(Stated goal) Return the rows unchanged, starting at the first line of the rows and ending at the line that contains "title Declarative [82, 37, 1571, 193]". Include both of those lines and nothing after the second one.

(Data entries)
------------------------------------------------------------------------
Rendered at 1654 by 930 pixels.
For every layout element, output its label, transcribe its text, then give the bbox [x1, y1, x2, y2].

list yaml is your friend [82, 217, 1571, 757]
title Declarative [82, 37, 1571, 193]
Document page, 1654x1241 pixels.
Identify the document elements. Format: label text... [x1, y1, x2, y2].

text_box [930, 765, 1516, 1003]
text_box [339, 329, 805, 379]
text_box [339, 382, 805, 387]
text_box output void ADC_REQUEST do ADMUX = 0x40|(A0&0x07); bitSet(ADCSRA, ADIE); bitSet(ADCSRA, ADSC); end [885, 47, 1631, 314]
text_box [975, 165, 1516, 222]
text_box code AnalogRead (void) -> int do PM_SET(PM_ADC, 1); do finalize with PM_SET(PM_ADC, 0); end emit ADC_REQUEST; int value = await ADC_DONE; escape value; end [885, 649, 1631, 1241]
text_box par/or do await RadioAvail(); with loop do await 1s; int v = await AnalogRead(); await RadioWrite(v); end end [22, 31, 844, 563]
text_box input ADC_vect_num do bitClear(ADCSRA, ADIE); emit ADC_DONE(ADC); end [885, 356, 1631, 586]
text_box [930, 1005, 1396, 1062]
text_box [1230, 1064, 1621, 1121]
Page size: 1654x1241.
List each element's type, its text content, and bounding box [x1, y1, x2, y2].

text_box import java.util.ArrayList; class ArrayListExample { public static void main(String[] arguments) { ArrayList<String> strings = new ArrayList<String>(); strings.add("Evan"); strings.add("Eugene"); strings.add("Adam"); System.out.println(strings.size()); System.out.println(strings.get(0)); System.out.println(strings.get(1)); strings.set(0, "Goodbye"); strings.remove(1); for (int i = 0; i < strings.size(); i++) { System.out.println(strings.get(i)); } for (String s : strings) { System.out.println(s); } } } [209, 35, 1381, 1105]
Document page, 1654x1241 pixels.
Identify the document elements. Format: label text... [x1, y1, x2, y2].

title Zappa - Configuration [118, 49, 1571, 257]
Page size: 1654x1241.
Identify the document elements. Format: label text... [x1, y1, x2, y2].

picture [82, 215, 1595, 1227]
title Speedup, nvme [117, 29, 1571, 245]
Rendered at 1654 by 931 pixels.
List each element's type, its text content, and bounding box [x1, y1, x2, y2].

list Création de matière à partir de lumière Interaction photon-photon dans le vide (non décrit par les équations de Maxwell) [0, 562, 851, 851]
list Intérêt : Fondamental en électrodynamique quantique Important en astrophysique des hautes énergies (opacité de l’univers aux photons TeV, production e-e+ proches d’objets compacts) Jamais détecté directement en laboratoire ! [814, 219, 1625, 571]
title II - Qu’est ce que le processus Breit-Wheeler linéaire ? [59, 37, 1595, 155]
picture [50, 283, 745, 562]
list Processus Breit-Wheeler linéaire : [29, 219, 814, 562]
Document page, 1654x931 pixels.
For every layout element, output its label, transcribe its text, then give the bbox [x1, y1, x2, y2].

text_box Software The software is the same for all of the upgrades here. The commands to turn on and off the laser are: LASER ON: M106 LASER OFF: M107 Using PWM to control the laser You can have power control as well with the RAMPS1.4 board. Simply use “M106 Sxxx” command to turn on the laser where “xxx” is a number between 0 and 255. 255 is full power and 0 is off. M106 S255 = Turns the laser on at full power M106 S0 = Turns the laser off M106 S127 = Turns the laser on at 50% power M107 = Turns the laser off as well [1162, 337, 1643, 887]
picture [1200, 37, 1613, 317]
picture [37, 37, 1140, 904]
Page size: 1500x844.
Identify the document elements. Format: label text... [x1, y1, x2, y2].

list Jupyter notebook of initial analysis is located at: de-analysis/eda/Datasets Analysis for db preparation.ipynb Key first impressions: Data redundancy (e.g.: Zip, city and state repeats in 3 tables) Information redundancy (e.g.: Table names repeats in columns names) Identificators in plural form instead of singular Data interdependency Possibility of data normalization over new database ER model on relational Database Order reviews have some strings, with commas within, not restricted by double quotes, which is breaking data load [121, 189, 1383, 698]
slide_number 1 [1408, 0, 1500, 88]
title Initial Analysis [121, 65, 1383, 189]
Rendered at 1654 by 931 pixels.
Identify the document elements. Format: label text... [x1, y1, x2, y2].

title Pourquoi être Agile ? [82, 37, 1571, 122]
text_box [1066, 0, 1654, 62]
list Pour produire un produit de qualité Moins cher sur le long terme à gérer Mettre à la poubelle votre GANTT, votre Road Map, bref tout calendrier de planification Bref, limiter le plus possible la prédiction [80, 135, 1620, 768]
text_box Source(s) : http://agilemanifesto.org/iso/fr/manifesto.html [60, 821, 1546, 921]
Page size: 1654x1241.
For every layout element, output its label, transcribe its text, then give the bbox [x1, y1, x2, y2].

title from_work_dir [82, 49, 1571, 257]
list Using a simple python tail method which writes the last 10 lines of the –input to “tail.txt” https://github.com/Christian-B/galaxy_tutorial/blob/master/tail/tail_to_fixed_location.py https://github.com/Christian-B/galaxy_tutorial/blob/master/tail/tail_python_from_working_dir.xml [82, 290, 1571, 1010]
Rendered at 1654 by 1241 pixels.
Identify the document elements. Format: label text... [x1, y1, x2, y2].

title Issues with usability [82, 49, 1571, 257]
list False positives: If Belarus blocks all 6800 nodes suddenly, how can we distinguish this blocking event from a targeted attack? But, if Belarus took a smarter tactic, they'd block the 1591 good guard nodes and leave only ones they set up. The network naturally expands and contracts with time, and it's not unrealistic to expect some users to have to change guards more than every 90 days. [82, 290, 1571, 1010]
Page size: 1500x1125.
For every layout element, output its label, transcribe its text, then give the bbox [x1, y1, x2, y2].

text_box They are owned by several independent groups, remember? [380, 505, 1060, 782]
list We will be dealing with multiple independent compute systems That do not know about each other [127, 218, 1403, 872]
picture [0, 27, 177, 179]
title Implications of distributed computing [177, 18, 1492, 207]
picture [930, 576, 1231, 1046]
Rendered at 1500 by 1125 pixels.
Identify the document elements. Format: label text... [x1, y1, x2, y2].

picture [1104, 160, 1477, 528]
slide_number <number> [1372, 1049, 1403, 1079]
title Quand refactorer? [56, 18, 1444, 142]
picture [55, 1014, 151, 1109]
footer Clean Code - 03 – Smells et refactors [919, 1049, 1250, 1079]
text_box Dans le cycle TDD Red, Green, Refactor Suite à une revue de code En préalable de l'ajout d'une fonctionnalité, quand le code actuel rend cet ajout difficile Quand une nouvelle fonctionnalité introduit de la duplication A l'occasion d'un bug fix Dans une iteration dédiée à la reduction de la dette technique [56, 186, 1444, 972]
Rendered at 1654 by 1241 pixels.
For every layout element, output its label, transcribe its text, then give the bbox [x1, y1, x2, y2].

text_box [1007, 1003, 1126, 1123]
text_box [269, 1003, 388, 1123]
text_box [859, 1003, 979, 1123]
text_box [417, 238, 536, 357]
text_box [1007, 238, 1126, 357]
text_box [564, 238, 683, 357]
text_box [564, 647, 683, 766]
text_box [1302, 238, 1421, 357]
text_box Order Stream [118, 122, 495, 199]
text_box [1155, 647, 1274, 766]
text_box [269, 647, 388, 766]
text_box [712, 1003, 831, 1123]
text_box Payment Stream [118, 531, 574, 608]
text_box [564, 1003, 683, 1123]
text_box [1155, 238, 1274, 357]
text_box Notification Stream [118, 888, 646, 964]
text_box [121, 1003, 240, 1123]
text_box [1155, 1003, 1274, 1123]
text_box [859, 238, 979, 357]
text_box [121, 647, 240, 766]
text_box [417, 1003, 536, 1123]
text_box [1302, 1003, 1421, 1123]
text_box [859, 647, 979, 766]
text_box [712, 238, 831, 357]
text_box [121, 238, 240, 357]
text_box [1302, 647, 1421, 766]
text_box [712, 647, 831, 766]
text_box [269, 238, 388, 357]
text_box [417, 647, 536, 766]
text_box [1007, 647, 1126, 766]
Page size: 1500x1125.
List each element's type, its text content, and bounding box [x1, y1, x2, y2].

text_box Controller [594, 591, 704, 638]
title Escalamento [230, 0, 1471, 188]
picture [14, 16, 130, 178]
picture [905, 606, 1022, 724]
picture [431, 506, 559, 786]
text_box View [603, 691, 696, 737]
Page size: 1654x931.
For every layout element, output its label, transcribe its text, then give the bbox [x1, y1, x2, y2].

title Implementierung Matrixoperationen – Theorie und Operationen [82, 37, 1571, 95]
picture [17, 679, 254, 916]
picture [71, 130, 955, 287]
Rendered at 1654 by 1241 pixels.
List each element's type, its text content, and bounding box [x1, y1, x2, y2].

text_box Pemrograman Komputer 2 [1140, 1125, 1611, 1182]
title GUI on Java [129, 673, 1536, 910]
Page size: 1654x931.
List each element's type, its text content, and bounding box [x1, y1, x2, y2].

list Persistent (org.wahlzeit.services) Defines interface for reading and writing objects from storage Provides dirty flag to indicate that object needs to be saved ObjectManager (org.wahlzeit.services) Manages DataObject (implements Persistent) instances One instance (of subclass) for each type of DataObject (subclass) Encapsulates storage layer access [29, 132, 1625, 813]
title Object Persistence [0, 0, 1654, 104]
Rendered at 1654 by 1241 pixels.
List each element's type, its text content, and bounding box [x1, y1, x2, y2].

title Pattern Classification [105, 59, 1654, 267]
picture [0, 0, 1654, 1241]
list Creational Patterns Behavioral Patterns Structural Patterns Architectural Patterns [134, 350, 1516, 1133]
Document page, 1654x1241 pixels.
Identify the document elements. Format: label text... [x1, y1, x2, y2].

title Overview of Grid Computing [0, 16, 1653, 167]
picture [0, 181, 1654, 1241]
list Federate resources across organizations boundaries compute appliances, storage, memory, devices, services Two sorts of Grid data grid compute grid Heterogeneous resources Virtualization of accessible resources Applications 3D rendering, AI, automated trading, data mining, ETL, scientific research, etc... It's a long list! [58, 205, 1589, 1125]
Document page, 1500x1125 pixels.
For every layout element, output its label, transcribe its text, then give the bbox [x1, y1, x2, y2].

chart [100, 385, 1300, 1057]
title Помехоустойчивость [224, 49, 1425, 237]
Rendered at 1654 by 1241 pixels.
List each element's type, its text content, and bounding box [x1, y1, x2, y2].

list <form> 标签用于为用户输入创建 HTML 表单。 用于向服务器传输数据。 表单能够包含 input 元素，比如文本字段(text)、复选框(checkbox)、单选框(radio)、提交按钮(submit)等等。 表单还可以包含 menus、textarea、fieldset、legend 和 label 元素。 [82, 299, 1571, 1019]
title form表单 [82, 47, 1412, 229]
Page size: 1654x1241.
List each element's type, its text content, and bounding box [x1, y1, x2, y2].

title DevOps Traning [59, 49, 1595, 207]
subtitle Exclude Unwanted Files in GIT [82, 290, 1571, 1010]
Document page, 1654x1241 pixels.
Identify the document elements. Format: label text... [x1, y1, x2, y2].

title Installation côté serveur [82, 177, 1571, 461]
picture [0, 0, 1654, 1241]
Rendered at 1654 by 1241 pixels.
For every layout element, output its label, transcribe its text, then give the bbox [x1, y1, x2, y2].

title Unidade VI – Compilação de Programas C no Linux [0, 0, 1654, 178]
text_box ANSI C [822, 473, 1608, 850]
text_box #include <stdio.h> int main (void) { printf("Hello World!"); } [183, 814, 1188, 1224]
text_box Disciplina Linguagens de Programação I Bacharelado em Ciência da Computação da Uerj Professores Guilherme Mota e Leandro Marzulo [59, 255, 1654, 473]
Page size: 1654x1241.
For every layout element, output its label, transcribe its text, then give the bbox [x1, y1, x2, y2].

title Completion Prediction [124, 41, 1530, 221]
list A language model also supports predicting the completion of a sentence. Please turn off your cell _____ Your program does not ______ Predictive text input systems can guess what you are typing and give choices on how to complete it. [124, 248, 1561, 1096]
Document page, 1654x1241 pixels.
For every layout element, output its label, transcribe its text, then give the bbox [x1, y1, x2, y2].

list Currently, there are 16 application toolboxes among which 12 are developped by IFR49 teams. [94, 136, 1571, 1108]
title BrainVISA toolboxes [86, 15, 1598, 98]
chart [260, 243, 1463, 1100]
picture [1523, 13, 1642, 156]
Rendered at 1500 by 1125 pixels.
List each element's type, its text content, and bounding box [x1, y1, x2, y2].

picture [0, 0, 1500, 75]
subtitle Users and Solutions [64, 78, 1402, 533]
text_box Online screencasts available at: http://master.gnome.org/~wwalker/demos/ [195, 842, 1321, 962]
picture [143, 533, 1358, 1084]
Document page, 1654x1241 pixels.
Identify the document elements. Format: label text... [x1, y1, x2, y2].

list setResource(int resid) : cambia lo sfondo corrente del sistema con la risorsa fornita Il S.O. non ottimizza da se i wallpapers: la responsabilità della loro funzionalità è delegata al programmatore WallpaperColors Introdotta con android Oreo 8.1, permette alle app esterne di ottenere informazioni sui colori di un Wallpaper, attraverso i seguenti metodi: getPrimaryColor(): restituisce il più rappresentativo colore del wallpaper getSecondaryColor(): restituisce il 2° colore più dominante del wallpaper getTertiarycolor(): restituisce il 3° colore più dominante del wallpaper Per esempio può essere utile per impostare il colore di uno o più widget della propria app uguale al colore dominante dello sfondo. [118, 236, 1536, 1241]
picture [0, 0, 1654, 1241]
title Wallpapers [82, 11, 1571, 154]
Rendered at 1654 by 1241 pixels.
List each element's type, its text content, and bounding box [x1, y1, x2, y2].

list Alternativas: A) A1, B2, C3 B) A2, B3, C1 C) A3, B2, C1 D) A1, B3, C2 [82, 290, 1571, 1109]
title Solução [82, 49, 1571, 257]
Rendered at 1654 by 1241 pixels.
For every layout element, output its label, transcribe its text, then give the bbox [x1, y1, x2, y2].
------------------------------------------------------------------------
(Output for this task)
Rendered at 1654 by 930 pixels.
For every layout element, output its label, transcribe its text, then give the bbox [x1, y1, x2, y2].

list yaml is your friend [82, 217, 1571, 757]
title Declarative [82, 37, 1571, 193]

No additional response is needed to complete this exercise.